Серьезность и драматизм идеологической схватки постоянно оборачиваются карнавалом. «Митишатьев разошелся в роли и бесконтрольно бесчинствовал на этом любительском помосте, демонстрируя академическую школу: оттягивал жидкий волосок на голове, складочку на пузе, оттягивал под глазом, и язык показывал. – Страшно?.. – Он хохотал, как Несчастливцев» – эта сцена идет сразу после объяснения в любви-ненависти к Леве.

Попытка дуэли тоже завершается комически: пьяным сном-забытьем, окурком «Севера» в стволе музейного пистолета, пробуждением среди музейного разгрома со «здоровой шишкой, причиненной вчера шкафом».

«Что делать! – думает, пожалуй, он. – Что делать?» А что делать?.. «„Это – конец“, – думает Лева, не веря в это».

Повествование, описав очередное «скорпионово» кольцо, вернулось к исходной точке. Намечавшаяся трагическая гибель героя не состоялась. Лева «удрал» ту же штуку, что и пушкинская Татьяна, неожиданно для автора вышедшая замуж. «Как ни ослаблен сюжетно этот роман, но и он был основан на метафорическом допущении, не выдержавшем проверку правдой: герой должен был быть убит на дуэли (смягченно: пьяной) из старинного дуэльного пистолета. Все шло хорошо, пока это ожидалось (но только потому, что это ожидалось), и все стало решительно невозможно, когда подошло вплотную» (комментарии).

Настоящие дуэли остались в той эпохе. В цепочке открывающих главу «Дуэль» эпиграфов уже чеховские герои забыли, как это делается. А герой «Мелкого беса» вместо этого просто метко плюется – при гостях и в женщину.

Последние две главы (эпилог), кажется, окончательно превращают все в буффонаду. «…Тут мы Леву выпускаем наконец в народ, посмотреть, как люди живут. Он имеет об этом небольшое и очень отдаленное представление». «Народ» в выходной после праздника работать по исправлению причиненного музею ущерба отказывается. Лева сам тащится с поклажей через знаменитый мост. «Лева несет стекло – три больших листа, ему едва хватает рук. Его крутит под этими чудовищными острыми парусами. На шее у него, на веревочке, – пакет с замазкой, что придает ему окончательный вид самоубийцы… И правда, на его месте мы бы уж лучше – в воду, благо она так подступила совсем рядом, и камень на шее уже есть… По стеклу текут крупные капли. Мы видим Леву сквозь это стекло. Последнее, прекрасно его лицо! „Дивная, нечеловеческая музыка!“, Бетховен». (Цитата закавычена, но не прокомментирована. Согласно воспоминаниям Горького, так отозвался о бетховенской «Апассионате» Ленин: вождь размягченно наслаждался ею, когда надобно было «бить по головкам» всех не согласных с его идеями.)

Потом оживает дядя Диккенс, который умеет с ними разговаривать, Альбина моет полы, и даже Митишатьев появляется в одном из вариантов для промежуточного примирения и благородного поступка. А в следующей главе Лева и вовсе как доверенное лицо ничего не заметившего замдиректора по АХЧ катает по городу иностранца-писателя и получает обещание заграничной командировки.

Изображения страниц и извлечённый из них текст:
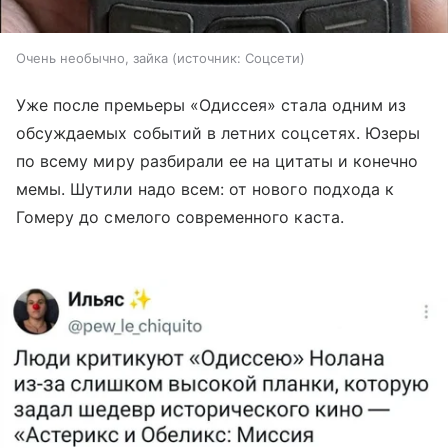
Очень необычно, зайка
источник:
Соцсети
Уже после премьеры «Одиссея» стала одним из
обсуждаемых событий в летних соцсетях. Юзеры
по всему миру разбирали ее на цитаты и конечно
мемы. Шутили надо всем: от нового подхода к
Гомеру до смелого современного каста.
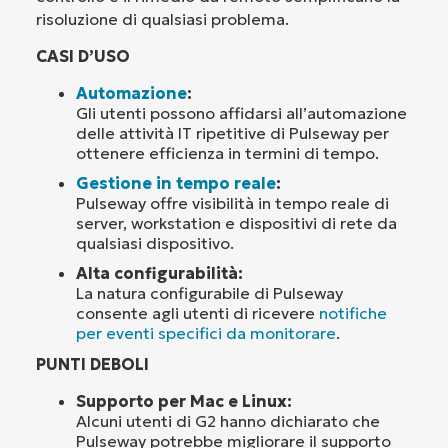
risoluzione di qualsiasi problema.
CASI D’USO
Automazione
:
Gli utenti possono affidarsi all’automazione
delle attività IT ripetitive di Pulseway per
ottenere efficienza in termini di tempo.
Gestione in tempo reale
:
Pulseway offre visibilità in tempo reale di
server, workstation e dispositivi di rete da
qualsiasi dispositivo.
Alta configurabilità:
La natura configurabile di Pulseway
consente agli utenti di ricevere
notifiche
per eventi specifici da monitorare
.
PUNTI DEBOLI
Supporto per Mac e Linux:
Alcuni utenti di G2 hanno dichiarato che
Pulseway potrebbe migliorare il supporto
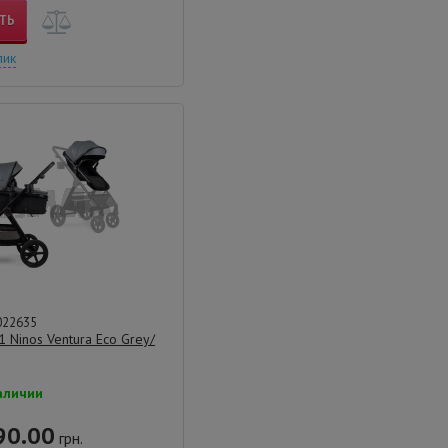
ТЬ
лик
022635
1 Ninos Ventura Eco Grey/
аличии
90.00
грн.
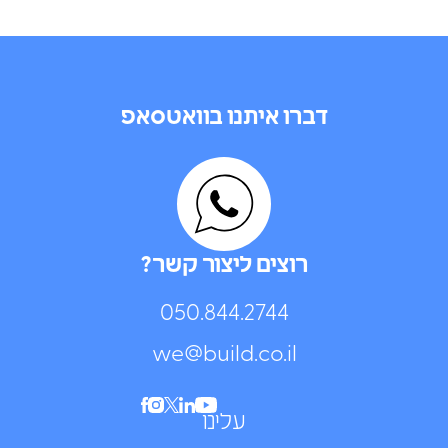
דברו איתנו בוואטסאפ
רוצים ליצור קשר?
050.844.2744⁩
we@build.co.il
עלינו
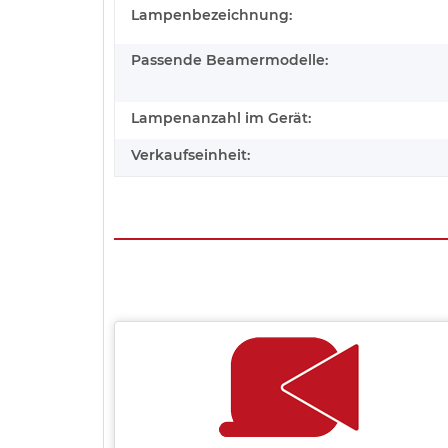
Lampenbezeichnung:
Passende Beamermodelle:
Lampenanzahl im Gerät:
Verkaufseinheit:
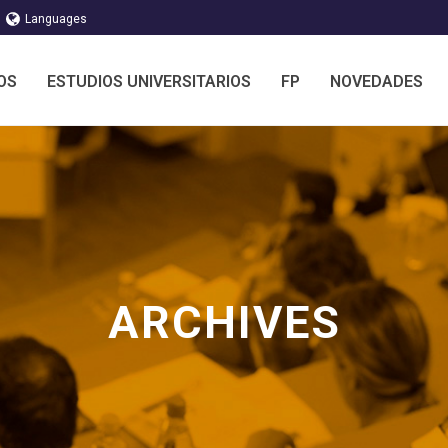
Languages
OS
ESTUDIOS UNIVERSITARIOS
FP
NOVEDADES
ARCHIVES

* [Что сделать]
A – Перескажите в текстовом блоке абзац, начинающийся словами «Настоящие дуэли остались в той эпохе», в виде короткого списка, сохранив главные факты.
B – Перепечатайте без изменений строки из записей, с самого их начала вплоть до строки с «Гомеру до смелого современного каста.» включительно. Картинки в ответ не включайте.

* [Ответы по порядку]
A –
- Настоящие дуэли остались в той эпохе.
- В эпиграфах, открывающих главу «Дуэль», чеховские герои уже забыли, как это делается.
- Герой «Мелкого беса» вместо дуэли просто метко плюется при гостях и в женщину.

B –
Очень необычно, зайка
источник:
Соцсети
Уже после премьеры «Одиссея» стала одним из
обсуждаемых событий в летних соцсетях. Юзеры
по всему миру разбирали ее на цитаты и конечно
мемы. Шутили надо всем: от нового подхода к
Гомеру до смелого современного каста.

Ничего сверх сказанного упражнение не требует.